Pose estimation data:
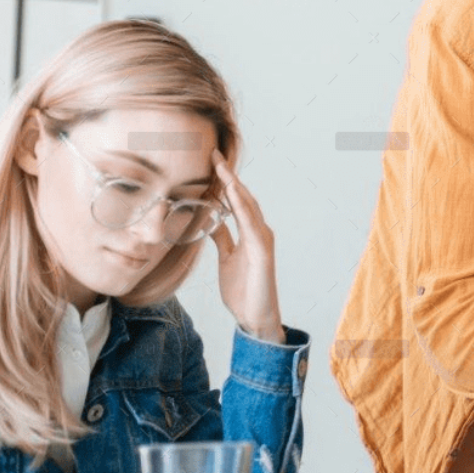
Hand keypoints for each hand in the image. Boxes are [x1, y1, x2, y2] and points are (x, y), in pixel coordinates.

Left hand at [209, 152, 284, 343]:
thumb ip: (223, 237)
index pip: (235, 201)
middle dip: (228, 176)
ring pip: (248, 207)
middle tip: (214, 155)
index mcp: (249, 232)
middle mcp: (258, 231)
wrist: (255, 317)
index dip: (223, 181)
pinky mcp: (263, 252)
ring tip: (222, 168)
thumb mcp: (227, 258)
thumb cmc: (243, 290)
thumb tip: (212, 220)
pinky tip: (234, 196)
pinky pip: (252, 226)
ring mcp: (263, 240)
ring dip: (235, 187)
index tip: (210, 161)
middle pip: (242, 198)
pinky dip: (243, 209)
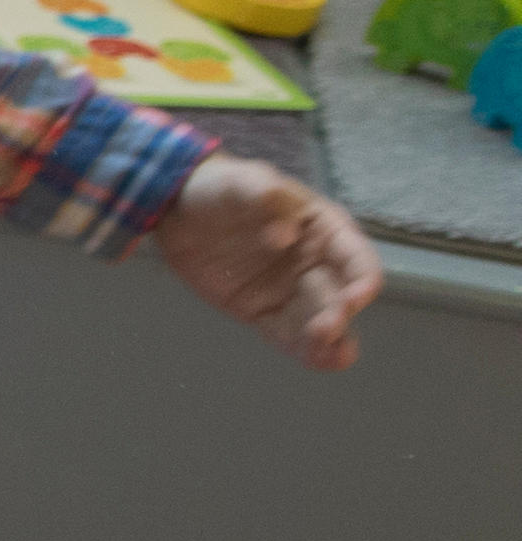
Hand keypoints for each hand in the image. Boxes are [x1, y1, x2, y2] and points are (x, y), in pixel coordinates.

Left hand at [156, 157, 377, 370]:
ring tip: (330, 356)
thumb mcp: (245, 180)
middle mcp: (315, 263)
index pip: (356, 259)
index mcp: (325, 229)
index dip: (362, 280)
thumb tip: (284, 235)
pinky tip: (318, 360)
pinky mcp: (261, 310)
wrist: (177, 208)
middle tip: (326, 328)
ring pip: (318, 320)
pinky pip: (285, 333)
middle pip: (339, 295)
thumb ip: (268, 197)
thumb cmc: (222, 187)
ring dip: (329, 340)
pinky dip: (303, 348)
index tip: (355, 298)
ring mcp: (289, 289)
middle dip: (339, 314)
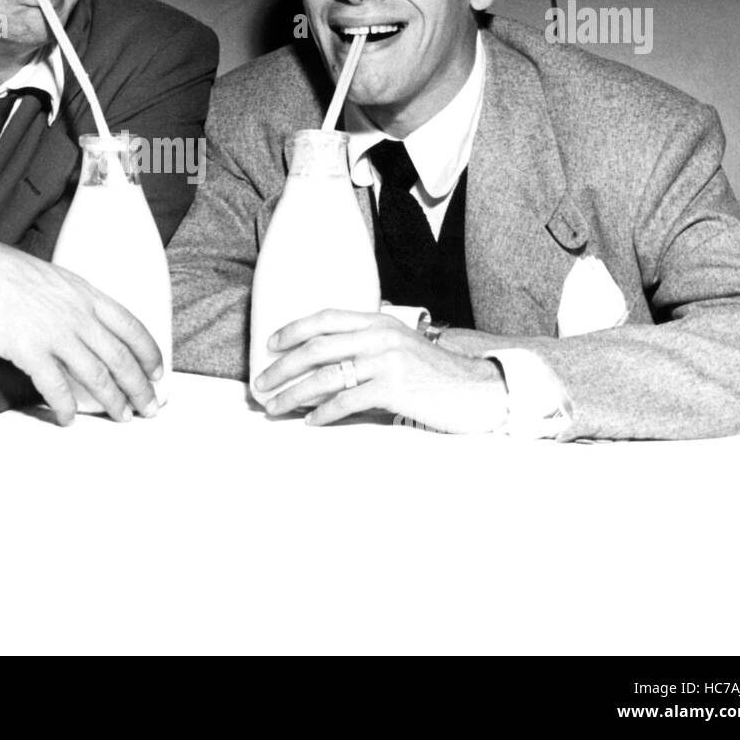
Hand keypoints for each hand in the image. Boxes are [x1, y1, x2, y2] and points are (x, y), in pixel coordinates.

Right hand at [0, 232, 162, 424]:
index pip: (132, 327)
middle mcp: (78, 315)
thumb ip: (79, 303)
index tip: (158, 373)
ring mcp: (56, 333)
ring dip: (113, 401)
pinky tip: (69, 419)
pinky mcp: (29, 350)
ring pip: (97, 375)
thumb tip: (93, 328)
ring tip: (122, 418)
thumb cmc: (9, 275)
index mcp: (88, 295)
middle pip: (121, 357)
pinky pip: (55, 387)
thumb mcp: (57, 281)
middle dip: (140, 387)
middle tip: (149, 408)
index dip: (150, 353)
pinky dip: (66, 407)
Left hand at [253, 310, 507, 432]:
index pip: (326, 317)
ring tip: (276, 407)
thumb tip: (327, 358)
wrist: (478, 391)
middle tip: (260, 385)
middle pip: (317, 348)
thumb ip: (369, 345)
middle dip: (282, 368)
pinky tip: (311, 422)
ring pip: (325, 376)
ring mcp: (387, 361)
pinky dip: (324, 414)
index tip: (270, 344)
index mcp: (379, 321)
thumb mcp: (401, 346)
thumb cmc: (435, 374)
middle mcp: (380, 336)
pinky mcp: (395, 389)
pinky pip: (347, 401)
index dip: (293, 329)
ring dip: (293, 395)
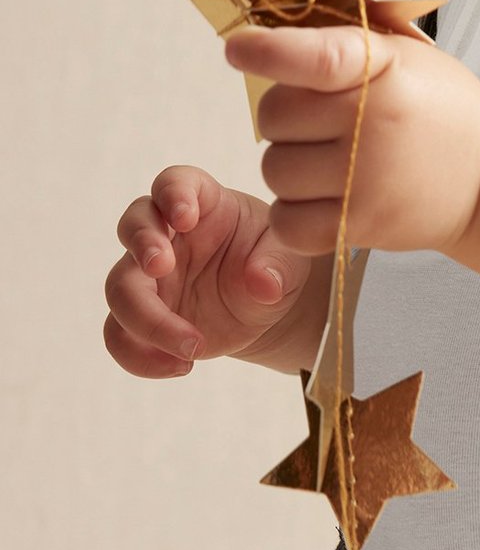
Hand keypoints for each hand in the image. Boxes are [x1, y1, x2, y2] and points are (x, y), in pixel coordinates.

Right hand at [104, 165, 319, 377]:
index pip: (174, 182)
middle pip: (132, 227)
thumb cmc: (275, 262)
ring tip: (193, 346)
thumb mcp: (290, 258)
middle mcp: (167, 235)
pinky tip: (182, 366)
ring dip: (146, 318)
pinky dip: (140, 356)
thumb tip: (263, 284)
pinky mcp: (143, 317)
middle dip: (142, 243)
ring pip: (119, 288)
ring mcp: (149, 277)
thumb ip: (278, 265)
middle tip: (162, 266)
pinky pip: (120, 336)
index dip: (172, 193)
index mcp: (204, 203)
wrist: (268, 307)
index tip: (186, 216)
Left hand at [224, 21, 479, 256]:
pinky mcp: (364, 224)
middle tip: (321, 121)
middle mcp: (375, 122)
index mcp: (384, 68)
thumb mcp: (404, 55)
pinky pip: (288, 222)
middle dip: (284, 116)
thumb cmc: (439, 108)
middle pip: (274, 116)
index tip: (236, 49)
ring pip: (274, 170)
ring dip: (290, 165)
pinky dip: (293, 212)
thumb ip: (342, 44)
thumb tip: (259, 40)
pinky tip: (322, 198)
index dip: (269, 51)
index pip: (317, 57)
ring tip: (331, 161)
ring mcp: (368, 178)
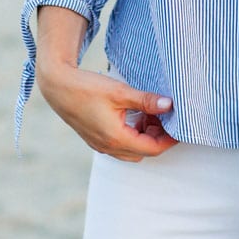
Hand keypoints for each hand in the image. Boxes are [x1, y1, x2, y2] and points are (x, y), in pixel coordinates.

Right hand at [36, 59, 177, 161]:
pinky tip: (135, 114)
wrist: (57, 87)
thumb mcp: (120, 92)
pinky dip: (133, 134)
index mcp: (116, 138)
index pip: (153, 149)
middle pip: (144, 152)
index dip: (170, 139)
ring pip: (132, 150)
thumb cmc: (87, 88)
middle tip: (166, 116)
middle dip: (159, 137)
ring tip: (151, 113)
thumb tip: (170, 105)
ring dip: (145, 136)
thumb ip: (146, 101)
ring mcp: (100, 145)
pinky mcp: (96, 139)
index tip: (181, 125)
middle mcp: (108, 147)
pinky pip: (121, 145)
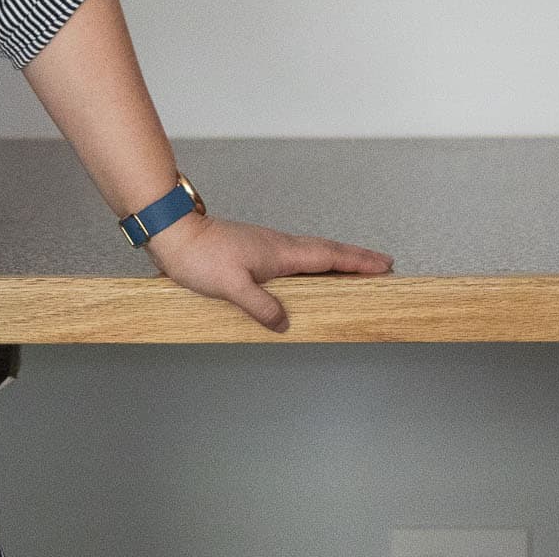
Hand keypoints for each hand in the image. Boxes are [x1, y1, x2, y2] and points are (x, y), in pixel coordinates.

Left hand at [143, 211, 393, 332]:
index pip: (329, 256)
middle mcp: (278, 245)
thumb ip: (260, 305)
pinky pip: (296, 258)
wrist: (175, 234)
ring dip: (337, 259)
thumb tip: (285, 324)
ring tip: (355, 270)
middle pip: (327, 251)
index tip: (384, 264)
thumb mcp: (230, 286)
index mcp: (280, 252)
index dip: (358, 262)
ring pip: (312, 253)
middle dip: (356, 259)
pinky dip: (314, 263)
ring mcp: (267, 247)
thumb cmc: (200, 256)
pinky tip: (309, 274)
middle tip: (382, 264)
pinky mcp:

## What the exercise asks
What is needed is a copy of every line above in which "Right" appears.

## Answer for this exercise
Right hand at [0, 232, 162, 424]:
Right hand at [104, 165, 319, 377]:
Right hand at [36, 59, 177, 161]:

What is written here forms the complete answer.